How to complete this task
Can you return the passage of the Agropoli travel entry from "[Kyle]In the morning, we" to "signature and stamp.", copied word for word?

━━━━━ Selected excerpt ━━━━━

Saturday, October 15, 2011

Agropoli – Day 8 – 14 October

[Kyle]In the morning, we went out to find a Notary Public to witness signatures for our paperwork. It turns out Italy has no such thing. The very concept seems unheard of. What would have been a quick $10 errand in the U.S. turned into an all-morning affair. Initially, it was thought we meant we needed a Notario, which seems to be either a lawyer or a broker. Either would charge us hundreds of euros. No freakin’ way. We tried City Hall, where as an aside, we got to meet the Mayor. They suggested we go to the U.S. Consulate in Naples. I’m sure everybody there is a Notary, but I was not about to spend all day going all the way up there just to have a signature witnessed. We finally had luck at the Coast Guard. Since our paperwork was boat related and since they had been helping us along the way, we were finally given the equivalent signature and stamp.

━━━━━ Excerpted records ━━━━━

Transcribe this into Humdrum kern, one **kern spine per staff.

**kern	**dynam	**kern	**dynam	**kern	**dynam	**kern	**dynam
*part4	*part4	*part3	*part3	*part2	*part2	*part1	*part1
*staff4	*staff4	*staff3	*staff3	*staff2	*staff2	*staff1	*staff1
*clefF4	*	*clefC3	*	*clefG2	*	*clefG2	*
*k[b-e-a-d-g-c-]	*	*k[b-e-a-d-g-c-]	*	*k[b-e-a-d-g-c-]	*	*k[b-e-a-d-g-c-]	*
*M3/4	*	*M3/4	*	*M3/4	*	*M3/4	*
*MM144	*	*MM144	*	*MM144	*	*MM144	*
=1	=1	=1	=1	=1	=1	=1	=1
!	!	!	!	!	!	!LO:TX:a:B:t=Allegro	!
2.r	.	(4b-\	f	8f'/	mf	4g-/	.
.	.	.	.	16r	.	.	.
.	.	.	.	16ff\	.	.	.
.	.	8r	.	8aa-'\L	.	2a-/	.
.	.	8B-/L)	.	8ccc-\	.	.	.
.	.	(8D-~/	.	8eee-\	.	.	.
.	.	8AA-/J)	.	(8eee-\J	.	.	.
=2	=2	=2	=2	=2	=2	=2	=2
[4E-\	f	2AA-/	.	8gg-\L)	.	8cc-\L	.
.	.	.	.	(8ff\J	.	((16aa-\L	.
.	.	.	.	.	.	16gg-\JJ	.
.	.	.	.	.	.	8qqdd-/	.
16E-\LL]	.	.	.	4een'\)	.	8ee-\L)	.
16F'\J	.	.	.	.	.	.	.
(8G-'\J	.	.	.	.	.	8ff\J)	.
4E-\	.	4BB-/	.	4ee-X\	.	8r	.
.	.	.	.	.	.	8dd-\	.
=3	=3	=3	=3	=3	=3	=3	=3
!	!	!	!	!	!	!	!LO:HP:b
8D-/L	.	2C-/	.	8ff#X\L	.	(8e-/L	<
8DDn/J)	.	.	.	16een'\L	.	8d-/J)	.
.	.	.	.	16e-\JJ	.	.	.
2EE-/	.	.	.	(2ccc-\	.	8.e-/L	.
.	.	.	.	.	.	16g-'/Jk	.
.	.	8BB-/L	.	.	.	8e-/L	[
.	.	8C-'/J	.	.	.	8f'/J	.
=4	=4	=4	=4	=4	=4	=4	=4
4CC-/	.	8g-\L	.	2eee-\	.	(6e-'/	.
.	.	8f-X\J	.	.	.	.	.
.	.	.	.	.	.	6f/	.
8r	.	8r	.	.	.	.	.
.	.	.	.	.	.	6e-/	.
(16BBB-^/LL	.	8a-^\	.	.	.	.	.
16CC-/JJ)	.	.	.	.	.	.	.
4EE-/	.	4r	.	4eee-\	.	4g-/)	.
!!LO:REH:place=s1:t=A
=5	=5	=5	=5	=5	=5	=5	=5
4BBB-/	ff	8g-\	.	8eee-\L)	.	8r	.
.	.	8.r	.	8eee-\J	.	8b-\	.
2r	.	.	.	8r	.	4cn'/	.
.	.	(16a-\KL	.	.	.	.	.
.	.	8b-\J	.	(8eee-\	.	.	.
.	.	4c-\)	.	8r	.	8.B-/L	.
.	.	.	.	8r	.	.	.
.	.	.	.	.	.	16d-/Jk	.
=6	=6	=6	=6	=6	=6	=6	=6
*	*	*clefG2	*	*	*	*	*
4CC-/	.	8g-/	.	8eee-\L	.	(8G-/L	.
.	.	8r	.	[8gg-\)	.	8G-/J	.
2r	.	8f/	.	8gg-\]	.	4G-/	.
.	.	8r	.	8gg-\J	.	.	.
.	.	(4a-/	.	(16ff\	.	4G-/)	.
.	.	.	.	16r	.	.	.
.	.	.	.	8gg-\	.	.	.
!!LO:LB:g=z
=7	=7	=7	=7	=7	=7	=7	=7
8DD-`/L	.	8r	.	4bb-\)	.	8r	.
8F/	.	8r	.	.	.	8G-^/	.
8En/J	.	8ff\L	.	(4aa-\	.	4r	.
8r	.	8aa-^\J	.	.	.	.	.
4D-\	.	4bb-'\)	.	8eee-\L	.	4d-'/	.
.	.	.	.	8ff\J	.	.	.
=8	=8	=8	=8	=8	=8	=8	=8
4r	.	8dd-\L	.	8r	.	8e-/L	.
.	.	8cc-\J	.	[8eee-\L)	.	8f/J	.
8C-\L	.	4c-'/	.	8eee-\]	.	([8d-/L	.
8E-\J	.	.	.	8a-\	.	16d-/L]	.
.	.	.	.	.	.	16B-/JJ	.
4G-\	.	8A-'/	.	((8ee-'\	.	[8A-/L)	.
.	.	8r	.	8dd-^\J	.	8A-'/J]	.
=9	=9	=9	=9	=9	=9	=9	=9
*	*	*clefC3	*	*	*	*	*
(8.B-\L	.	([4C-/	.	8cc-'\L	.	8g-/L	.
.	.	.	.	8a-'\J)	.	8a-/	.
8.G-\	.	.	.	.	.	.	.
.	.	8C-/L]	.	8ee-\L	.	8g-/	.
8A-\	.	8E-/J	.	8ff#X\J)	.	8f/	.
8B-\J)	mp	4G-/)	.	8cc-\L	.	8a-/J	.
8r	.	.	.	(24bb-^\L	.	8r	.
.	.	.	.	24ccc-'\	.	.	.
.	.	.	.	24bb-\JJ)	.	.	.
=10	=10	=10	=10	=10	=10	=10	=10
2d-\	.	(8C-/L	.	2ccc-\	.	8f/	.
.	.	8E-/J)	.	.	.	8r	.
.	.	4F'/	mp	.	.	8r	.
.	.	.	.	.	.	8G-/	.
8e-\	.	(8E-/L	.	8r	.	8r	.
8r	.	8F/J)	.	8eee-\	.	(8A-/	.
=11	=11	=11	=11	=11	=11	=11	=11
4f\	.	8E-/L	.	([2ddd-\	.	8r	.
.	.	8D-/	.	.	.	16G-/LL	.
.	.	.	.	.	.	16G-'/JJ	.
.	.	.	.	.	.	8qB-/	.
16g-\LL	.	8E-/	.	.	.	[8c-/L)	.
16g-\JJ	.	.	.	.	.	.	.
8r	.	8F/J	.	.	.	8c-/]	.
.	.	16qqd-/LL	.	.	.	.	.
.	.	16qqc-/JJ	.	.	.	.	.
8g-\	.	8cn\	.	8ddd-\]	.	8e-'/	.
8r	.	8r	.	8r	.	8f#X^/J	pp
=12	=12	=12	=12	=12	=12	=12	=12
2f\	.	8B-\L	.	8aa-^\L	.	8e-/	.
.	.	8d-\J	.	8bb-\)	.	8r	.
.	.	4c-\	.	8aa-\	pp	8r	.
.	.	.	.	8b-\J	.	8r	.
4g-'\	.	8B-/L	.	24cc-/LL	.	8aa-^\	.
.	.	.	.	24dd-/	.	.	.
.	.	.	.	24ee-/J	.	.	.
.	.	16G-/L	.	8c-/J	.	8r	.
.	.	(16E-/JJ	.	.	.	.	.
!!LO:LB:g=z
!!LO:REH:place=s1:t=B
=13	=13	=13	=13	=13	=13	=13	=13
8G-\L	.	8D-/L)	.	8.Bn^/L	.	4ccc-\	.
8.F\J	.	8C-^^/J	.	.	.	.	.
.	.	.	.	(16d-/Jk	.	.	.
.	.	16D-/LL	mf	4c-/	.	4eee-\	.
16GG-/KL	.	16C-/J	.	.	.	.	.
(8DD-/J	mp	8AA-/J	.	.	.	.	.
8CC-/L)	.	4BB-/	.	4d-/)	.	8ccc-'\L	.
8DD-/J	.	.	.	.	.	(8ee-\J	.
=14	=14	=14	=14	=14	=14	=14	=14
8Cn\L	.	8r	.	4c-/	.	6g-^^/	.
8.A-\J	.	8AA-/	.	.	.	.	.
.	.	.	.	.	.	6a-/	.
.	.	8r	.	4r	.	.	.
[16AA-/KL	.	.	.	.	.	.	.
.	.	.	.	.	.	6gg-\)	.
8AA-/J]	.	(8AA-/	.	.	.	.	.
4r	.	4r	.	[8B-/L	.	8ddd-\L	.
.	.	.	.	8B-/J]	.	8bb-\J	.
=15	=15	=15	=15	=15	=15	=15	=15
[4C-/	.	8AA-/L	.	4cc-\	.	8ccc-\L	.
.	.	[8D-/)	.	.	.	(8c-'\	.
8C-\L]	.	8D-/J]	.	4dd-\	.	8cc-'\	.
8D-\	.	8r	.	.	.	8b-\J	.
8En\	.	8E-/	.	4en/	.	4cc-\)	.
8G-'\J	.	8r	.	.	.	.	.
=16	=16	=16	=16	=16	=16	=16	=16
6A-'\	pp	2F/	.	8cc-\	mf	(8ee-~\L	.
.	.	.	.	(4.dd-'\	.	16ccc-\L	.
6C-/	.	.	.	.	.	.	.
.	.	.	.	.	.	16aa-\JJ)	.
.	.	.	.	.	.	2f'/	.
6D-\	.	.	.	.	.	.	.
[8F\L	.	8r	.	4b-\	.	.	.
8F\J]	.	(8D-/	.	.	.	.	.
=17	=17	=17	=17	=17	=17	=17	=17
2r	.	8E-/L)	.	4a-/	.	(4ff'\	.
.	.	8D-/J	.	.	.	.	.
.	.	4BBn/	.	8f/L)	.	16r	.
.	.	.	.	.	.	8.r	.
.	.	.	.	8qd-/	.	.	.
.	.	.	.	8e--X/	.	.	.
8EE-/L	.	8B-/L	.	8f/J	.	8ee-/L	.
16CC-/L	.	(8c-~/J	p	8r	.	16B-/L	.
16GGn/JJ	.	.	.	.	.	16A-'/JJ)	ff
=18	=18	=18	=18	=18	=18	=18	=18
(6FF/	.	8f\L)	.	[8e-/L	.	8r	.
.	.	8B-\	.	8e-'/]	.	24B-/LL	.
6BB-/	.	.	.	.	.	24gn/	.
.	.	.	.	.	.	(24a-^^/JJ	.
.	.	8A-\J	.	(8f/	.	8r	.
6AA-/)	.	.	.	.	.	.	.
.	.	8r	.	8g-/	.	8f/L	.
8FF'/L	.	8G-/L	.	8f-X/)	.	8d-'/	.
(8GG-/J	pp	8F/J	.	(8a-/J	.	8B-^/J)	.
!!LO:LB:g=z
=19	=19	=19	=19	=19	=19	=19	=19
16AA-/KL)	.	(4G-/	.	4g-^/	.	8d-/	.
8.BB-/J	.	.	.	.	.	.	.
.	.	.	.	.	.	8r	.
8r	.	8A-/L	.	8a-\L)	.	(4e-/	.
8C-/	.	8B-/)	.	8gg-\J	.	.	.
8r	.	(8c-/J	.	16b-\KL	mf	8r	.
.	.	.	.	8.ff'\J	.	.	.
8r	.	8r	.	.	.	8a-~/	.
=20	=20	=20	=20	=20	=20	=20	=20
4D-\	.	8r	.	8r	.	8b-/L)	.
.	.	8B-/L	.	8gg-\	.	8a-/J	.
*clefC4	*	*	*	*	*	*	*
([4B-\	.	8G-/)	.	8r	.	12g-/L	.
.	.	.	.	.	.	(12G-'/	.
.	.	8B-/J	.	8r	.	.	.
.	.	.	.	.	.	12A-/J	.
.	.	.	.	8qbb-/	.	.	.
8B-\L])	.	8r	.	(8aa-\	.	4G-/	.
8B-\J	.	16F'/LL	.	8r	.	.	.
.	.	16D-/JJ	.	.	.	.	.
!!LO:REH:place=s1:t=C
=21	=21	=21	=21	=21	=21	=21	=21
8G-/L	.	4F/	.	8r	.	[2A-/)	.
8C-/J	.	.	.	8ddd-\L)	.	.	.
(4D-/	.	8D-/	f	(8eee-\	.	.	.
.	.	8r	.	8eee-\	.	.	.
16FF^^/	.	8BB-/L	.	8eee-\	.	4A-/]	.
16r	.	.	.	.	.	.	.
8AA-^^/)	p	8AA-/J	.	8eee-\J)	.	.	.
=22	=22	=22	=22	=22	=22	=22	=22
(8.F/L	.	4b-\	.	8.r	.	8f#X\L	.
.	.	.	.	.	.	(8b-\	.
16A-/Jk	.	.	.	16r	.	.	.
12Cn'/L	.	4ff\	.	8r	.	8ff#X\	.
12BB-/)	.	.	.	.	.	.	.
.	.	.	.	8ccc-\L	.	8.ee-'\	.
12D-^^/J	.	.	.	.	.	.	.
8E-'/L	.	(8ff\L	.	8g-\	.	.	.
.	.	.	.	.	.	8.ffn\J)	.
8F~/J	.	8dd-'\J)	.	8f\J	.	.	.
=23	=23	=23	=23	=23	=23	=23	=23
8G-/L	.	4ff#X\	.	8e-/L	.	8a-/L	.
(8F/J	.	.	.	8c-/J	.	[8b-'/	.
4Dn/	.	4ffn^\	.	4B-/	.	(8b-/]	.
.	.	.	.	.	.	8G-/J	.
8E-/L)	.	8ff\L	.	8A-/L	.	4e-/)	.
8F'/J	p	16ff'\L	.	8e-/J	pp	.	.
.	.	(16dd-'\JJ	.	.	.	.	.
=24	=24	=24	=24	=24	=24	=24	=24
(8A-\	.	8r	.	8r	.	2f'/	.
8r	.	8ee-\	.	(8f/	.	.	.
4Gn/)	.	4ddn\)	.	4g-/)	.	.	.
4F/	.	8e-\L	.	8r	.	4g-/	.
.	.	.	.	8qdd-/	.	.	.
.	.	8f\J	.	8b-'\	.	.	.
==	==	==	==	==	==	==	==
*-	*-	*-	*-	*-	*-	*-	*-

━━━━━

Written solution
[Kyle]In the morning, we went out to find a Notary Public to witness signatures for our paperwork. It turns out Italy has no such thing. The very concept seems unheard of. What would have been a quick $10 errand in the U.S. turned into an all-morning affair. Initially, it was thought we meant we needed a Notario, which seems to be either a lawyer or a broker. Either would charge us hundreds of euros. No freakin’ way. We tried City Hall, where as an aside, we got to meet the Mayor. They suggested we go to the U.S. Consulate in Naples. I’m sure everybody there is a Notary, but I was not about to spend all day going all the way up there just to have a signature witnessed. We finally had luck at the Coast Guard. Since our paperwork was boat related and since they had been helping us along the way, we were finally given the equivalent signature and stamp.